◆ **HOW TO COMPLETE THIS TASK**: Copy out the data below, starting at the line that contains "Top Money Jobs" and stopping after the line that contains "TMJ Finance Blog".

◆ **EXERCISE INPUT**:
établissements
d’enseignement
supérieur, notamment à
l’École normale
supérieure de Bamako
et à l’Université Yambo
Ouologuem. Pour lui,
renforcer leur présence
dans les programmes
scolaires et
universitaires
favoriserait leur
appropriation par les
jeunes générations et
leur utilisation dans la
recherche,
* * *
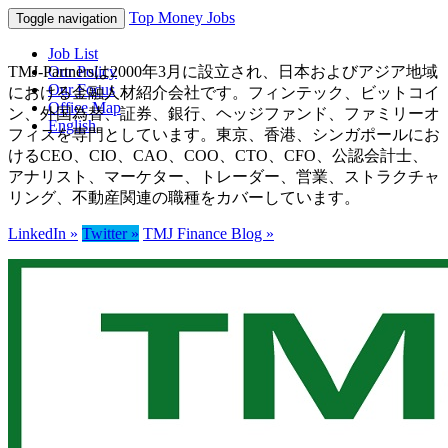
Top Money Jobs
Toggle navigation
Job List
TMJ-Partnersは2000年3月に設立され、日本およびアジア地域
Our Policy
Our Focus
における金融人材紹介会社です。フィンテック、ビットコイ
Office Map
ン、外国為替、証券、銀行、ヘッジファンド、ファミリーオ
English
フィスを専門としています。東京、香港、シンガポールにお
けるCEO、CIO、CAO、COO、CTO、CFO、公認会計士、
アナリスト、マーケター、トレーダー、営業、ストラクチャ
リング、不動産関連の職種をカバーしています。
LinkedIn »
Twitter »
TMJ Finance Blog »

◆ **YOUR RESPONSE**:
Top Money Jobs
Toggle navigation
Job List
TMJ-Partnersは2000年3月に設立され、日本およびアジア地域
Our Policy
Our Focus
における金融人材紹介会社です。フィンテック、ビットコイ
Office Map
ン、外国為替、証券、銀行、ヘッジファンド、ファミリーオ
English
フィスを専門としています。東京、香港、シンガポールにお
けるCEO、CIO、CAO、COO、CTO、CFO、公認会計士、
アナリスト、マーケター、トレーダー、営業、ストラクチャ
リング、不動産関連の職種をカバーしています。
LinkedIn »
Twitter »
TMJ Finance Blog »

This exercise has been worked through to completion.